But from the moment that Game and Fish officials announced the Macho B capture, they have stuck to their account that the capture was accidental. They have said repeatedly that that trap and others in the area were set to trap black bears and mountain lions to study their movement patterns and migration corridors.
"While we didn't set out to collar a jaguar as part of the mountain lion and bear research project, we took advantage of an important opportunity," said Terry Johnson, endangered species coordinator for the Arizona Game and Fish Department on Feb. 19, the day the state announced the capture.
The research project began using female jaguar scat obtained from the Reid Park Zoo in 2004, said two former volunteers for the group, Shiloh Walkosak and Sergio Avila.
Arizona is at the northern edge of the range of jaguars. In a paper published in the Journal of Mammalogy last year, Childs and McCain said the project "provides valuable new information" on the distribution, travel patterns, longevity and activity of jaguars in the borderlands.
Walkosak, a former Reid Park zookeeper and volunteer with the jaguar project, said she supplied McCain and the project with female jaguar scat that she collected when the zoo's jaguars were in their fertile periods.
"Using the scat was an ongoing part of the project up till when I left the zoo" in late 2006, she said. "We would give him (McCain) maybe the equivalent of one bowel movement for a large cat.

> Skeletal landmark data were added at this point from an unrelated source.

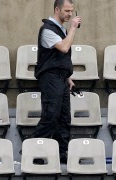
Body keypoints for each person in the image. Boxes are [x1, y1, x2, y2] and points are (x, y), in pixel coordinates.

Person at [32, 0, 82, 164]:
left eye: (71, 11)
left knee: (64, 117)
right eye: (67, 11)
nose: (69, 14)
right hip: (50, 78)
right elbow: (64, 48)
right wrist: (73, 28)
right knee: (50, 115)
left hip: (61, 78)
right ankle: (35, 154)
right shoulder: (47, 29)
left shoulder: (61, 29)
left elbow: (60, 57)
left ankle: (62, 153)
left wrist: (68, 77)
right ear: (57, 9)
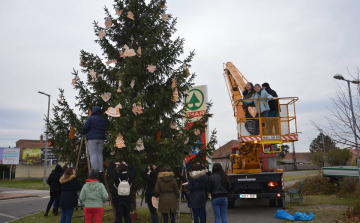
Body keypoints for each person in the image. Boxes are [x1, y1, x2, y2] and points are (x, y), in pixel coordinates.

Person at [81, 106, 107, 173]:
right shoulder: (103, 119)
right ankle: (101, 169)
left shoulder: (91, 118)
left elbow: (86, 127)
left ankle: (95, 169)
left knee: (93, 154)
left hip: (92, 139)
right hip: (101, 139)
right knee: (100, 154)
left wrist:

He would use that for a very long period of time. He was literally putting a small smear on a rock in front of the camera."

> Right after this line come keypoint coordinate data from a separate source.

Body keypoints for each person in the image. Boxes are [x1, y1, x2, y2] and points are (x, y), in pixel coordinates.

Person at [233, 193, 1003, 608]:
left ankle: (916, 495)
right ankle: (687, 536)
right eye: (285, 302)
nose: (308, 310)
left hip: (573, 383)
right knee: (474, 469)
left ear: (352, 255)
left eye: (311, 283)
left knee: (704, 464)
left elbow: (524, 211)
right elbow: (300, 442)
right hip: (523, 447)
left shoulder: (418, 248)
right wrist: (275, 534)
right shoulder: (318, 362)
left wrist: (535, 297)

Walkosak and Avila, who now researches jaguars for the Sky Island Alliance, said the project got more photos of jaguars when they began using female jaguar scat.
He and other project workers "used jaguar scat in 2004," Avila said. "That same year, as a result of this, we obtained four photographs of jaguars."
Said Walkosak: "Afterwards we consistently got photographs whenever that (scat) scent was used."
Reid Park Zoo administrator Susan Basford confirmed Walkosak's account, and Phoenix Zoo president Bert Castro acknowledged the zoo provided scat for photo sites last year.
Earlier this year, the zoo agreed to resume supplying jaguar scat to McCain and the project for use in attracting jaguars to the cameras, Basford said. McCain requested the scat to place at camera sites, not snares, she said.